**Problem description**
Reproduce the lines below from the one that contains "你出一个机枪兵，200金币。人家出一个大头兵，5金币。" through the end, inclusive, and add nothing.

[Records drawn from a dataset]
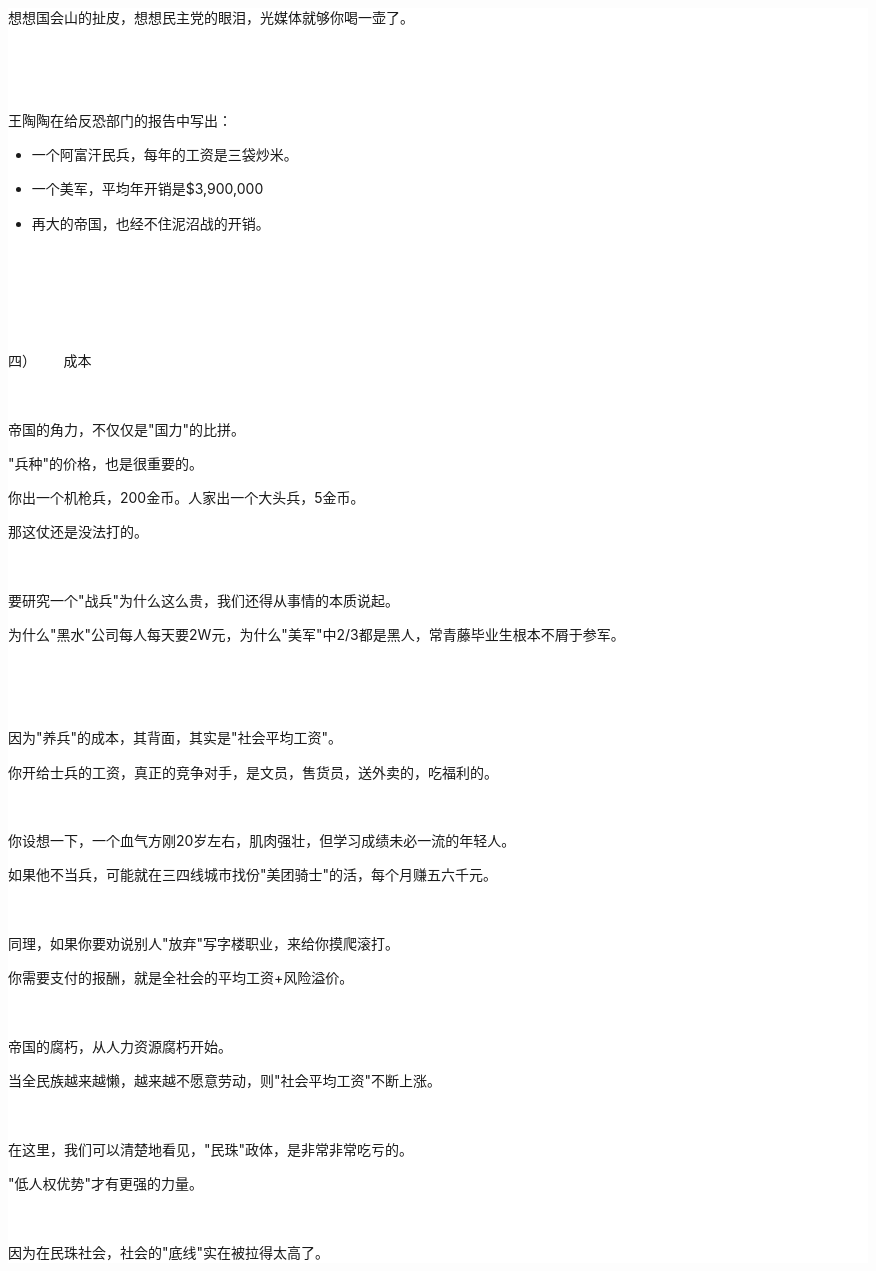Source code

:想想国会山的扯皮，想想民主党的眼泪，光媒体就够你喝一壶了。

 

 

王陶陶在给反恐部门的报告中写出：

-   一个阿富汗民兵，每年的工资是三袋炒米。

-   一个美军，平均年开销是\$3,900,000

-   再大的帝国，也经不住泥沼战的开销。

 

 

 

四）       成本

 

帝国的角力，不仅仅是"国力"的比拼。

"兵种"的价格，也是很重要的。

你出一个机枪兵，200金币。人家出一个大头兵，5金币。

那这仗还是没法打的。

 

要研究一个"战兵"为什么这么贵，我们还得从事情的本质说起。

为什么"黑水"公司每人每天要2W元，为什么"美军"中2/3都是黑人，常青藤毕业生根本不屑于参军。

 

 

因为"养兵"的成本，其背面，其实是"社会平均工资"。

你开给士兵的工资，真正的竞争对手，是文员，售货员，送外卖的，吃福利的。

 

你设想一下，一个血气方刚20岁左右，肌肉强壮，但学习成绩未必一流的年轻人。

如果他不当兵，可能就在三四线城市找份"美团骑士"的活，每个月赚五六千元。

 

同理，如果你要劝说别人"放弃"写字楼职业，来给你摸爬滚打。

你需要支付的报酬，就是全社会的平均工资+风险溢价。

 

帝国的腐朽，从人力资源腐朽开始。

当全民族越来越懒，越来越不愿意劳动，则"社会平均工资"不断上涨。

 

在这里，我们可以清楚地看见，"民珠"政体，是非常非常吃亏的。

"低人权优势"才有更强的力量。

 

因为在民珠社会，社会的"底线"实在被拉得太高了。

**The answer**
你出一个机枪兵，200金币。人家出一个大头兵，5金币。

那这仗还是没法打的。

 

要研究一个"战兵"为什么这么贵，我们还得从事情的本质说起。

为什么"黑水"公司每人每天要2W元，为什么"美军"中2/3都是黑人，常青藤毕业生根本不屑于参军。

 

 

因为"养兵"的成本，其背面，其实是"社会平均工资"。

你开给士兵的工资，真正的竞争对手，是文员，售货员，送外卖的，吃福利的。

 

你设想一下，一个血气方刚20岁左右，肌肉强壮，但学习成绩未必一流的年轻人。

如果他不当兵，可能就在三四线城市找份"美团骑士"的活，每个月赚五六千元。

 

同理，如果你要劝说别人"放弃"写字楼职业，来给你摸爬滚打。

你需要支付的报酬，就是全社会的平均工资+风险溢价。

 

帝国的腐朽，从人力资源腐朽开始。

当全民族越来越懒，越来越不愿意劳动，则"社会平均工资"不断上涨。

 

在这里，我们可以清楚地看见，"民珠"政体，是非常非常吃亏的。

"低人权优势"才有更强的力量。

 

因为在民珠社会，社会的"底线"实在被拉得太高了。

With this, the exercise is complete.